取り組む内容
データの先頭の行から始めて、「En Cancale y」を含む行で終えてください。両端の行も含めて、「番号」と「行の内容」の2列からなるMarkdownの表に整えてもらえますか？各行に通し番号を振り、空行は入れないでください。
════════════════════
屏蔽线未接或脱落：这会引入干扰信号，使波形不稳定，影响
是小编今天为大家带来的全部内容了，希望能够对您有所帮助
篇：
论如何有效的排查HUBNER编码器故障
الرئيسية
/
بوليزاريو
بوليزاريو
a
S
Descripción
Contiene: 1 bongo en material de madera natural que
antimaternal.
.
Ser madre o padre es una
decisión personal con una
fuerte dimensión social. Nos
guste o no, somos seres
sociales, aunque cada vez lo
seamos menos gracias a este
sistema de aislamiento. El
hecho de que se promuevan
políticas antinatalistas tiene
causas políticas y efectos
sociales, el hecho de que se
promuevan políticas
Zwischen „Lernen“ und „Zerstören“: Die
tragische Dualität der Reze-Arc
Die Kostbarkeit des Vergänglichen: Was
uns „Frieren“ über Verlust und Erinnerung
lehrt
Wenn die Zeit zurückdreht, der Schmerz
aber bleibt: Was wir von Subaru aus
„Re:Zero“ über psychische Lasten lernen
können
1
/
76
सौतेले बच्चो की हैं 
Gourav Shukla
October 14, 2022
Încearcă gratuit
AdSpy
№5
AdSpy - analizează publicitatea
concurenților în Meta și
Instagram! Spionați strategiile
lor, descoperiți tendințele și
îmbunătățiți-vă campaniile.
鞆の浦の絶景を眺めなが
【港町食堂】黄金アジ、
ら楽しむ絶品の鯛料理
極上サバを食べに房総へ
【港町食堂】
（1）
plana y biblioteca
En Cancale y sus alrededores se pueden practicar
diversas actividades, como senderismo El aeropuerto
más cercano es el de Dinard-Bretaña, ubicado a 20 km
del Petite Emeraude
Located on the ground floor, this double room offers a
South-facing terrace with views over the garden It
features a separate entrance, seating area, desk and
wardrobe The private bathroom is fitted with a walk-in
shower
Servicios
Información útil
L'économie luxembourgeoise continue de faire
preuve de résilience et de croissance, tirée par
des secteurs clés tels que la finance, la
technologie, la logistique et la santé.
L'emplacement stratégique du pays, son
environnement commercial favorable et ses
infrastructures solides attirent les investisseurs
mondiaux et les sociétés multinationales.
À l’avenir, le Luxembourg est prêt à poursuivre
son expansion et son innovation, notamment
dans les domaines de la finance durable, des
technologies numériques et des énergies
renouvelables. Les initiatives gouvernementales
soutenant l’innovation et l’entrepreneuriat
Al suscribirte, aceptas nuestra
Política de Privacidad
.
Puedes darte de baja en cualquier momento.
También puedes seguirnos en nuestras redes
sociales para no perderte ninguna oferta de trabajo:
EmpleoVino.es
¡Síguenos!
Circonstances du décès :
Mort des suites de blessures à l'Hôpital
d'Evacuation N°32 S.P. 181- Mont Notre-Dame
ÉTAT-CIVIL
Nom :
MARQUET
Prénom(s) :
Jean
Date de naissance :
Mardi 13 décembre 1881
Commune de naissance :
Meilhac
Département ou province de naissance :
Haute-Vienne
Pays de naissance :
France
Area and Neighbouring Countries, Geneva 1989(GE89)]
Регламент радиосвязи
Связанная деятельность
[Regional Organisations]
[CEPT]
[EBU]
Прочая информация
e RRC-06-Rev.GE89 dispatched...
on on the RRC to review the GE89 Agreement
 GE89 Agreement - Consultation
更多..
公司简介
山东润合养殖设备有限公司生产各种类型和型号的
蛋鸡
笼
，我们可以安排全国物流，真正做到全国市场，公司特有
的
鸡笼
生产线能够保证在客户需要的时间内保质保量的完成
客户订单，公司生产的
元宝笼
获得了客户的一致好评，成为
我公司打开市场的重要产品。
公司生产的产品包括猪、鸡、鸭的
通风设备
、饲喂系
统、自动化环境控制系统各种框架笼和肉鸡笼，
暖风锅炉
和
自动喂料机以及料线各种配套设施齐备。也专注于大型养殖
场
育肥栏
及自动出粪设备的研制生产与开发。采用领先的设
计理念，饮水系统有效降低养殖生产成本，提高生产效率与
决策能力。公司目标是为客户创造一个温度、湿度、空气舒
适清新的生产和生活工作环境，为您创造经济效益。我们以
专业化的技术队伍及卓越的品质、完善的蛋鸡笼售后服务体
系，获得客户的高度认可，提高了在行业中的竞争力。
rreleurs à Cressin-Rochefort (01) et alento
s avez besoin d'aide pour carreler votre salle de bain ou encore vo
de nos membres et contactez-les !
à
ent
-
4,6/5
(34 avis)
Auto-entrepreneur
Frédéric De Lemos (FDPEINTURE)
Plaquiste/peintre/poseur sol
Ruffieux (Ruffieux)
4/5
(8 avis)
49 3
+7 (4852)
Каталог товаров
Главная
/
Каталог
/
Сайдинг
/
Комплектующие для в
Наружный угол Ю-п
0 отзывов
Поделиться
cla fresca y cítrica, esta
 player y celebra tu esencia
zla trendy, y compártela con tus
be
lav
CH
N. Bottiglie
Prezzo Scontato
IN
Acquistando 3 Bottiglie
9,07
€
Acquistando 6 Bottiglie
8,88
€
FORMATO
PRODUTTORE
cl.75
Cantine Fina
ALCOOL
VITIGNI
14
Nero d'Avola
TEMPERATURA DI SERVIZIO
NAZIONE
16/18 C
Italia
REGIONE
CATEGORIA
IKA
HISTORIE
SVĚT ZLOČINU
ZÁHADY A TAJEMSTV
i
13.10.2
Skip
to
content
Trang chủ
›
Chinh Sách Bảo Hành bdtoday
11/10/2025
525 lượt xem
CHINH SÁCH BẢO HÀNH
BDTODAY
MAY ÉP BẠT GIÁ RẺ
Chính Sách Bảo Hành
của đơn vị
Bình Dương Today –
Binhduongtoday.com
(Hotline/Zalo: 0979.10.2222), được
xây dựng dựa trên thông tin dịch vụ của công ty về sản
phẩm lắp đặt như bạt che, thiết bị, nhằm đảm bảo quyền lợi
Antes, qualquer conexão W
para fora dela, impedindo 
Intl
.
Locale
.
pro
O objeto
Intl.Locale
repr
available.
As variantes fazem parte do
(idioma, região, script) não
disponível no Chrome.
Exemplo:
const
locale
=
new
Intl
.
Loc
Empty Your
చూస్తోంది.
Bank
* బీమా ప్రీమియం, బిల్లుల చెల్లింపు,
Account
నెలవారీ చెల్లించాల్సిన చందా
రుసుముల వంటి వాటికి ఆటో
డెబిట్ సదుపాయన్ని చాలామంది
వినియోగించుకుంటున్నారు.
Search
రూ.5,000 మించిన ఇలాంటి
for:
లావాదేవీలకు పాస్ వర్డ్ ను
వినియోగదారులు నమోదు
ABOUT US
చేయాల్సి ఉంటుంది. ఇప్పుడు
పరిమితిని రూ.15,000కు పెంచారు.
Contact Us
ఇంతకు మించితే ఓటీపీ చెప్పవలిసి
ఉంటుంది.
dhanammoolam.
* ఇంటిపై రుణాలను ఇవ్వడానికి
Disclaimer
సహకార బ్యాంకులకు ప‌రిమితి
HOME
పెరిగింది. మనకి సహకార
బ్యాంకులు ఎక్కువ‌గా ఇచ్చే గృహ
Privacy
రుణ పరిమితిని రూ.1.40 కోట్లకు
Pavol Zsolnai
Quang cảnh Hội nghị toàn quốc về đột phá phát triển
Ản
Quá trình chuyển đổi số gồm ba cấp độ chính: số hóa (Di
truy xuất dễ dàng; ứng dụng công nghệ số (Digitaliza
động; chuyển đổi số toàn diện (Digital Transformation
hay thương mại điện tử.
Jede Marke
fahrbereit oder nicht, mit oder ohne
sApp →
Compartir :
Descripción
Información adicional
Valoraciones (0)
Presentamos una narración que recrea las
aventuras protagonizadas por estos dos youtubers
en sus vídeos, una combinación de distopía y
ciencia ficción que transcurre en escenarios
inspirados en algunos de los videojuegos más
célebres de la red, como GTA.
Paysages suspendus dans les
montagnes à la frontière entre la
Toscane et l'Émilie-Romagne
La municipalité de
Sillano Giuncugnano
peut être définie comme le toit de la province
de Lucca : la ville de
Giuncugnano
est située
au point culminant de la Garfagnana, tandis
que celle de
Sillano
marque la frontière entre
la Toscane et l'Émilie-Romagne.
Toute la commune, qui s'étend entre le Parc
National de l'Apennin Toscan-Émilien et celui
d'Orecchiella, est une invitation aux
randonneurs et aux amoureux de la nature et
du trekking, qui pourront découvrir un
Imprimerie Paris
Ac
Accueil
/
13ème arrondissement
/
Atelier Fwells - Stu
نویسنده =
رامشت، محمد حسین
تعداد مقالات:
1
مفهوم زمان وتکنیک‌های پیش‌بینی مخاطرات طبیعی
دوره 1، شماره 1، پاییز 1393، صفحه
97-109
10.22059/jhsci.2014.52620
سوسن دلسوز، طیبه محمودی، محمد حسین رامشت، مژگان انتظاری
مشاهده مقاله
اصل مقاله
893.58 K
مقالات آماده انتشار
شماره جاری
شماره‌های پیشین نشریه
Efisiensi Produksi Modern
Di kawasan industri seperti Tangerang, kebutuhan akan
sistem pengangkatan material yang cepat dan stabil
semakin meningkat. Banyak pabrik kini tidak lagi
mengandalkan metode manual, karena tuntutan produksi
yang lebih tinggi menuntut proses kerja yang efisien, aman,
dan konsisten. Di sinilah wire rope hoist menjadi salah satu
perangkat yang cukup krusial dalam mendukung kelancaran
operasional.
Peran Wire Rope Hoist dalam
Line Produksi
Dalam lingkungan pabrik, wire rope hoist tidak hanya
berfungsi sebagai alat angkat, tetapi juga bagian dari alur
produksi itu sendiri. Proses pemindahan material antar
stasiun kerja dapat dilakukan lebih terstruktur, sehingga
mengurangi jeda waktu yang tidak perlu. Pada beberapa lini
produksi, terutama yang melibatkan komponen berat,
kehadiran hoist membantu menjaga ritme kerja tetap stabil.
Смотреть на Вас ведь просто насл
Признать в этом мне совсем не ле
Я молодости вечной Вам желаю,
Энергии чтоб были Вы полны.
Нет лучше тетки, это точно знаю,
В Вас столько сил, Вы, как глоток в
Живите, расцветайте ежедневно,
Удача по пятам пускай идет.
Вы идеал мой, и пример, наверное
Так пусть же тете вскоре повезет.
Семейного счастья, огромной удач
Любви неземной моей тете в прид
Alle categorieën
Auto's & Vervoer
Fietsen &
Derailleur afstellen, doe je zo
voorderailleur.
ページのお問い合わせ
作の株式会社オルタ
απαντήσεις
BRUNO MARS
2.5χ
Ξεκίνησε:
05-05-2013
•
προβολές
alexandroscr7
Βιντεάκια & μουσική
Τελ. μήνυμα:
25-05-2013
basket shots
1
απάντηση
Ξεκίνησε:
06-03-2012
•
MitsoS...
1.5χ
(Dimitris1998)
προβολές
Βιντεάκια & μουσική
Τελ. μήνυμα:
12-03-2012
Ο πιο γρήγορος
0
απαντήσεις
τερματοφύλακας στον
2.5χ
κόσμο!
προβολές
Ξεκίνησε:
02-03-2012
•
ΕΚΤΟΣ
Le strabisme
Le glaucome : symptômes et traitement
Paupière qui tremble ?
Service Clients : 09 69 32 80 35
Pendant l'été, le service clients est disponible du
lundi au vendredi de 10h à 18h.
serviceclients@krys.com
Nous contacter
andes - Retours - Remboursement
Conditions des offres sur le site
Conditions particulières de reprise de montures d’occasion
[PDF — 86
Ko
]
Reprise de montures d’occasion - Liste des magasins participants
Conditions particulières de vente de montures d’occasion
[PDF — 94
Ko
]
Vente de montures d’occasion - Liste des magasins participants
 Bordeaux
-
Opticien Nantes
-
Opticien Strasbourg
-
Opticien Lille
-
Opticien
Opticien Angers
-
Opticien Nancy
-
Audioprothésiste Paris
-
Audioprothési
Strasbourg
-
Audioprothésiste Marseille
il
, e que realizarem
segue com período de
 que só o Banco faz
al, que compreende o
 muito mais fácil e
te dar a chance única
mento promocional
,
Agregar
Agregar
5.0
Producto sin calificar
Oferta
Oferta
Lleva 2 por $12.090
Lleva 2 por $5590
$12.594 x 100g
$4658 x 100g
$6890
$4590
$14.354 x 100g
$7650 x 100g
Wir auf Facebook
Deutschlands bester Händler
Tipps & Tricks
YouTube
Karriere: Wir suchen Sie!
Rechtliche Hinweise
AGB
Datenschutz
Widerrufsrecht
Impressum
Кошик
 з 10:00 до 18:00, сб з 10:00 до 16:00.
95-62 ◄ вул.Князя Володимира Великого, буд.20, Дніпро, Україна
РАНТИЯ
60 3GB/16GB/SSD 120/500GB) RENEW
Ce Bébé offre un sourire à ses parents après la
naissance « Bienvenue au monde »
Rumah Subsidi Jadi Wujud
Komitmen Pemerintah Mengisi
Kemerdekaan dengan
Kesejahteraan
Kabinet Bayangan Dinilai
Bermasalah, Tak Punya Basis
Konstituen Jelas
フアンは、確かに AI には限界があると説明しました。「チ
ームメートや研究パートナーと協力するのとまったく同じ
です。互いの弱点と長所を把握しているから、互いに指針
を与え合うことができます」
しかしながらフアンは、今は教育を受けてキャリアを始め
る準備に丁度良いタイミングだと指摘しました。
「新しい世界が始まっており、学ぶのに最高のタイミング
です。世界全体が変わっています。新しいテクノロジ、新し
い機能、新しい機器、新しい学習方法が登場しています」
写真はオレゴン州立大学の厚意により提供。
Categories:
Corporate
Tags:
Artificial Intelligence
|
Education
════════════════════
解答
| 番号 | 行の内容 |
|---|---|
| 1 | 屏蔽线未接或脱落：这会引入干扰信号，使波形不稳定，影响 |
| 2 | 是小编今天为大家带来的全部内容了，希望能够对您有所帮助 |
| 3 | 篇： |
| 4 | 论如何有效的排查HUBNER编码器故障 |
| 5 | الرئيسية |
| 6 | / |
| 7 | بوليزاريو |
| 8 | بوليزاريو |
| 9 | a |
| 10 | S |
| 11 | Descripción |
| 12 | Contiene: 1 bongo en material de madera natural que |
| 13 | antimaternal. |
| 14 | . |
| 15 | Ser madre o padre es una |
| 16 | decisión personal con una |
| 17 | fuerte dimensión social. Nos |
| 18 | guste o no, somos seres |
| 19 | sociales, aunque cada vez lo |
| 20 | seamos menos gracias a este |
| 21 | sistema de aislamiento. El |
| 22 | hecho de que se promuevan |
| 23 | políticas antinatalistas tiene |
| 24 | causas políticas y efectos |
| 25 | sociales, el hecho de que se |
| 26 | promuevan políticas |
| 27 | Zwischen „Lernen“ und „Zerstören“: Die |
| 28 | tragische Dualität der Reze-Arc |
| 29 | Die Kostbarkeit des Vergänglichen: Was |
| 30 | uns „Frieren“ über Verlust und Erinnerung |
| 31 | lehrt |
| 32 | Wenn die Zeit zurückdreht, der Schmerz |
| 33 | aber bleibt: Was wir von Subaru aus |
| 34 | „Re:Zero“ über psychische Lasten lernen |
| 35 | können |
| 36 | 1 |
| 37 | / |
| 38 | 76 |
| 39 | सौतेले बच्चो की हैं  |
| 40 | Gourav Shukla |
| 41 | October 14, 2022 |
| 42 | Încearcă gratuit |
| 43 | AdSpy |
| 44 | №5 |
| 45 | AdSpy - analizează publicitatea |
| 46 | concurenților în Meta și |
| 47 | Instagram! Spionați strategiile |
| 48 | lor, descoperiți tendințele și |
| 49 | îmbunătățiți-vă campaniile. |
| 50 | 鞆の浦の絶景を眺めなが |
| 51 | 【港町食堂】黄金アジ、 |
| 52 | ら楽しむ絶品の鯛料理 |
| 53 | 極上サバを食べに房総へ |
| 54 | 【港町食堂】 |
| 55 | （1） |
| 56 | plana y biblioteca |
| 57 | En Cancale y sus alrededores se pueden practicar |